*** Supplied records Section Begins ***
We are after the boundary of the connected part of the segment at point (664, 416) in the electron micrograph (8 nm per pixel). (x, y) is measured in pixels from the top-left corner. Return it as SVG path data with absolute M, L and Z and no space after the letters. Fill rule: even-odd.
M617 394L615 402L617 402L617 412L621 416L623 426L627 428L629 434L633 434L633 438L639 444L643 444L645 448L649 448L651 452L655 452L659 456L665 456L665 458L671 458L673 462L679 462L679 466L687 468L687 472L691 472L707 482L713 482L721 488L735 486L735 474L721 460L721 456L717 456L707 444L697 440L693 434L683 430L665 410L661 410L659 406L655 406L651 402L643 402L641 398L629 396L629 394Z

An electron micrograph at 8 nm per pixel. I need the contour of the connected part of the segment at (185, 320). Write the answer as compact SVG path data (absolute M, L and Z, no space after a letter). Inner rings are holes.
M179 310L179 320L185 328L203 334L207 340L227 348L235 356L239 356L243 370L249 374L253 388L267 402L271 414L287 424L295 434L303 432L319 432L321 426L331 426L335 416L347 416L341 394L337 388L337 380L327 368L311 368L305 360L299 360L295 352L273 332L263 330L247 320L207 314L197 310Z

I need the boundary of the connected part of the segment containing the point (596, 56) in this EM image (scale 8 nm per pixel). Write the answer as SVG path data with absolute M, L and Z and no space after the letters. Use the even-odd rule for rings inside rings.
*** Supplied records Section Ends ***
(The problem)
The whole block of entries above should be repeated exactly.

(Task output)
We are after the boundary of the connected part of the segment at point (664, 416) in the electron micrograph (8 nm per pixel). (x, y) is measured in pixels from the top-left corner. Return it as SVG path data with absolute M, L and Z and no space after the letters. Fill rule: even-odd.
M617 394L615 402L617 402L617 412L621 416L623 426L627 428L629 434L633 434L633 438L639 444L643 444L645 448L649 448L651 452L655 452L659 456L665 456L665 458L671 458L673 462L679 462L679 466L687 468L687 472L691 472L707 482L713 482L721 488L735 486L735 474L721 460L721 456L717 456L707 444L697 440L693 434L683 430L665 410L661 410L659 406L655 406L651 402L643 402L641 398L629 396L629 394Z

An electron micrograph at 8 nm per pixel. I need the contour of the connected part of the segment at (185, 320). Write the answer as compact SVG path data (absolute M, L and Z, no space after a letter). Inner rings are holes.
M179 310L179 320L185 328L203 334L207 340L227 348L235 356L239 356L243 370L249 374L253 388L267 402L271 414L287 424L295 434L303 432L319 432L321 426L331 426L335 416L347 416L341 394L337 388L337 380L327 368L311 368L305 360L299 360L295 352L273 332L263 330L247 320L207 314L197 310Z

I need the boundary of the connected part of the segment containing the point (596, 56) in this EM image (scale 8 nm per pixel). Write the answer as SVG path data with absolute M, L and Z and no space after the letters. Use the even-odd rule for rings inside rings.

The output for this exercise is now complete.